> _What is expected_
Could you retype the records below exactly as they appear, skipping any pictures?

━━━━━━━━

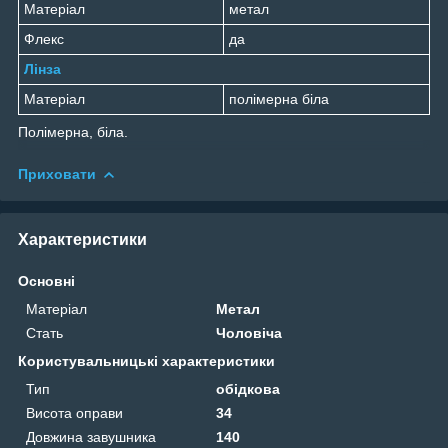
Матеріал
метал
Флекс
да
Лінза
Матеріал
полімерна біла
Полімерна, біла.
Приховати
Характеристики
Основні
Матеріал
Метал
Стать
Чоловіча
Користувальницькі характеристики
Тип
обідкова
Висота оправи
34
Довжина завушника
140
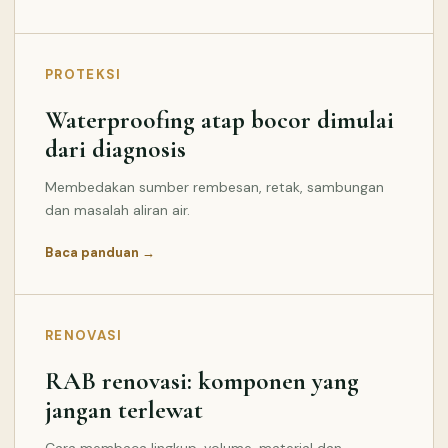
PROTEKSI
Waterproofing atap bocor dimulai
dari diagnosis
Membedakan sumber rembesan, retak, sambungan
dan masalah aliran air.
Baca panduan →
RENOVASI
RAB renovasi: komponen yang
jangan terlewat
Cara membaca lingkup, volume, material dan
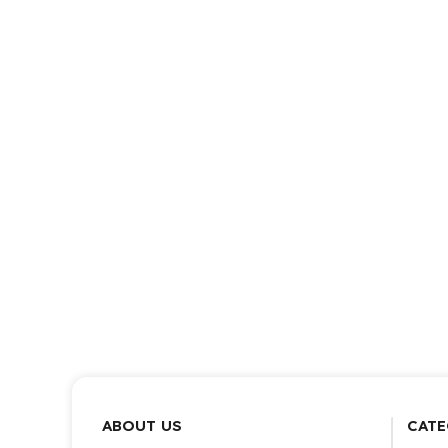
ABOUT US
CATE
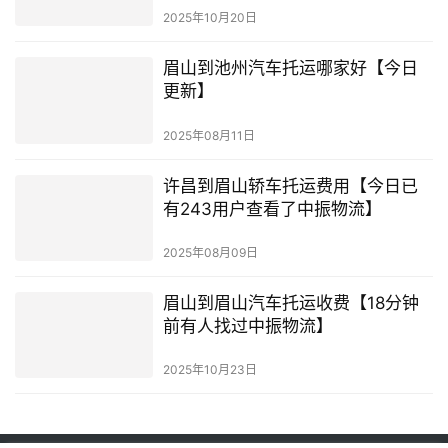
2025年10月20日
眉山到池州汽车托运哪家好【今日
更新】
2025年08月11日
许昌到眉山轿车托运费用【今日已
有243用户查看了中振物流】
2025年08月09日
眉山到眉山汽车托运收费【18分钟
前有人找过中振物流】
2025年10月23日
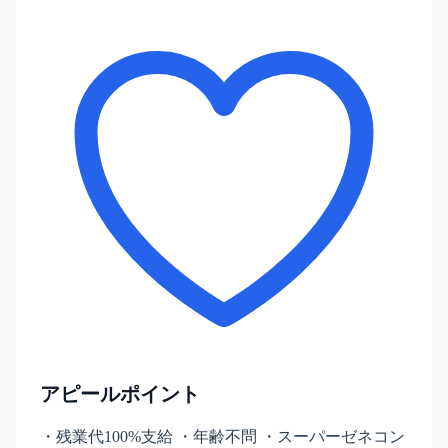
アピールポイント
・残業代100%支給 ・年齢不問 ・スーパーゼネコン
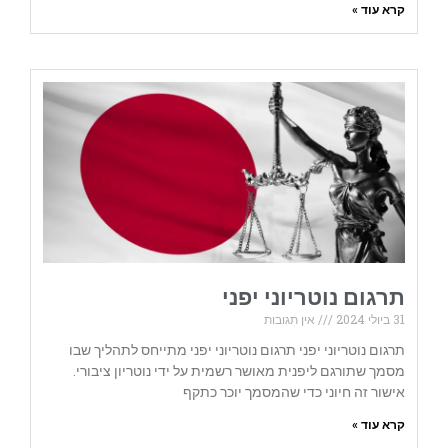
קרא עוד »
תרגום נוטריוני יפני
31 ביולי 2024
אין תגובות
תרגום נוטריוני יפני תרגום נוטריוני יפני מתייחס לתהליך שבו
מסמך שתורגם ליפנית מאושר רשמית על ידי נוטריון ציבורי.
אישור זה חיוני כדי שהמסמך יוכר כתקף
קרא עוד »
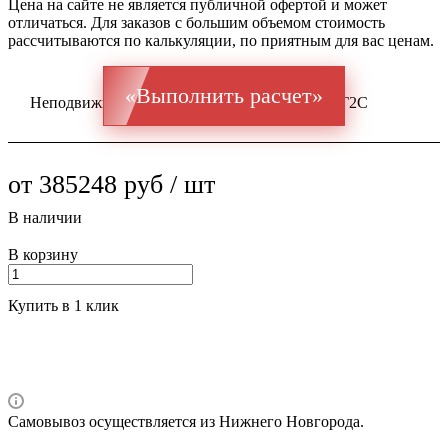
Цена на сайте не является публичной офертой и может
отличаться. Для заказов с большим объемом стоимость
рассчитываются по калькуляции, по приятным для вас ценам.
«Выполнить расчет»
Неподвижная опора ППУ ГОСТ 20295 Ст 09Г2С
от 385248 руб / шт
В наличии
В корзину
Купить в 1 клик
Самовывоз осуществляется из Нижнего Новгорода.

━━━━━━━━

> _Your response_
Матеріал
метал
Флекс
да
Лінза
Матеріал
полімерна біла
Полімерна, біла.
Приховати
Характеристики
Основні
Матеріал
Метал
Стать
Чоловіча
Користувальницькі характеристики
Тип
обідкова
Висота оправи
34
Довжина завушника
140
PROTEKSI
Waterproofing atap bocor dimulai
dari diagnosis
Membedakan sumber rembesan, retak, sambungan
dan masalah aliran air.
Baca panduan →
RENOVASI
RAB renovasi: komponen yang
jangan terlewat
Cara membaca lingkup, volume, material dan
ABOUT US
CATE
2025年10月20日
眉山到池州汽车托运哪家好【今日
更新】
2025年08月11日
许昌到眉山轿车托运费用【今日已
有243用户查看了中振物流】
2025年08月09日
眉山到眉山汽车托运收费【18分钟
前有人找过中振物流】
2025年10月23日
アピールポイント
・残業代100%支給 ・年齢不問 ・スーパーゼネコン
קרא עוד »
תרגום נוטריוני יפני
31 ביולי 2024
אין תגובות
תרגום נוטריוני יפני תרגום נוטריוני יפני מתייחס לתהליך שבו
מסמך שתורגם ליפנית מאושר רשמית על ידי נוטריון ציבורי.
אישור זה חיוני כדי שהמסמך יוכר כתקף
קרא עוד »
Цена на сайте не является публичной офертой и может
отличаться. Для заказов с большим объемом стоимость
рассчитываются по калькуляции, по приятным для вас ценам.
«Выполнить расчет»
Неподвижная опора ППУ ГОСТ 20295 Ст 09Г2С
от 385248 руб / шт
В наличии
В корзину
Купить в 1 клик
Самовывоз осуществляется из Нижнего Новгорода.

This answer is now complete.